Talep 1 » Belge alıntısında "Davalı kadın vekili istinaf dilekçesinde özetle" diye başlayan paragrafı, ana bilgilerini koruyarak madde madde yeniden yaz.

B. İstinaf Sebepleri
Davalı kadın vekili istinaf dilekçesinde özetle; ortak çocukların babalarını korur şekilde beyanda bulunduğunu, kadının kusurunun bulunmadığını, tanık beyanlarının eskiden yaşanmış olaylara ilişkin olduğunu, erkeğin barışabileceğini söylemekle eşinin kusuru varsa da bunları affettiğini, kadın yararına hükmedilen tedbir nafakasının kaldırılarak yoksulluk nafakasına hükmedilmemesinin doğru olmadığını belirterek; tamamı yönünden İlk Derece Mahkemesi kararının kaldırılarak talepleri doğrultusunda karar verilmesi istemi ile istinaf başvurusunda bulunmuştur.
C. Gerekçe ve Sonuç
Bölge Adliye Mahkemesinin yukarıda tarih ve sayısı belirtilen kararı ile; İlk Derece Mahkemesince kadına yüklenen "ortak konutun kapısını kilitlemek sureti ile davacıyı eve almama'' vakıasına yönelik tanık beyanının duyuma dayalı olduğu, yine kadına yüklenen ''davacının akrabalarına yönelik hakarette bulunduğu, bu sebeple davacının akrabaları ile görüşmediği'' vakıasına yönelik tanık beyanının soyut olduğu gibi, beyanda net bir tarihin de bulunmadığı, kadına yüklenen ''ithamda bulunma ve hakaret etme'' vakıalarına yönelik tanık beyanlarında net bir tarih bulunmadığı ve tanık beyanlarının soyut olduğu, İlk Derece Mahkemesince davalı kadına yüklenen ve gerçekleşen sair kusurlar ile davacı erkeğe yüklenen ve kesinleşen kusur dikkate alındığında boşanmaya sebep olan olaylarda kadının erkeğe nazaran daha fazla kusurlu olduğu ve hatalı kusur belirlemesinin düzeltilmesi gerektiği; tarafların ekonomik ve sosyal durumları, tedbir nafakasının niteliği, kadının gelirinin bulunmaması dikkate alındığında kadın yararına hükmedilen tedbir nafakasının kaldırılmasına karar verilmesi doğru olmadığı gerekçesi ile; istinaf başvurusunun kusur belirlemesi ve tedbir nafakası yönlerinden kabulü ile kusur belirlemesine ilişkin gerekçenin düzeltilmesine, İlk Derece Mahkemesi kararının tedbir nafakası hakkındaki bendinin kaldırılarak yeniden esas hakkında hüküm kurulmak suretiyle kadın yararına 10.03.2021 tarihinde hükmedilen tedbir nafakasının 13.10.2021 tarihinden itibaren aylık 1.000,00 TL'ye çıkarılmasına karar verilmiştir.

Veri Kayıtları »
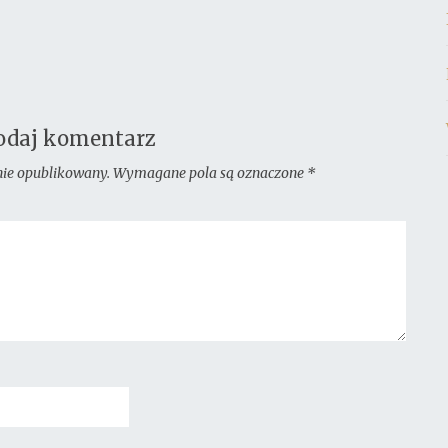
odaj komentarz
nie opublikowany.
Wymagane pola są oznaczone
*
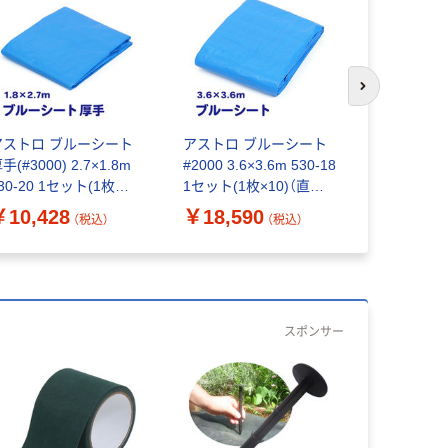
次のスライド
アストロ ブルーシート
アストロ ブルーシート
アストロ 
手(#3000) 2.7×1.8m
#2000 3.6×3.6m 530-18
#2000 1.8
30-20 1セット(1枚
1セット(1枚×10)（直送
1セット(1枚
10)（直送品）
品）
品）
￥10,428
￥18,590
￥7,172
（税込）
（税込）
スポンサー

Talep 2 » Veri kayıtlarındaki bütün satırları hiç değiştirmeden yaz, resimleri cevaba koyma.

Cevap 1 »
Davalı kadın vekili istinaf dilekçesinde şunları belirtti:
- Ortak çocuklar babalarını koruyacak şekilde beyanda bulundu.
- Kadının kusuru yoktur.
- Tanık beyanları eskiden yaşanmış olaylarla ilgilidir.
- Erkek barışabileceğini söylediğine göre, eşinin kusuru varsa bile bunları affetmiştir.
- Kadın yararına verilen tedbir nafakasının kaldırılması ve yoksulluk nafakasına hükmedilmemesi doğru değildir.

Bu gerekçelerle İlk Derece Mahkemesi kararının tümüyle kaldırılmasını ve talepleri doğrultusunda karar verilmesini istedi.

Cevap 2 »
odaj komentarz
nie opublikowany.
Wymagane pola są oznaczone
*
次のスライド
アストロ ブルーシート
アストロ ブルーシート
アストロ 
手(#3000) 2.7×1.8m
#2000 3.6×3.6m 530-18
#2000 1.8
30-20 1セット(1枚
1セット(1枚×10)（直送
1セット(1枚
10)（直送品）
品）
品）
￥10,428
￥18,590
￥7,172
（税込）
（税込）
スポンサー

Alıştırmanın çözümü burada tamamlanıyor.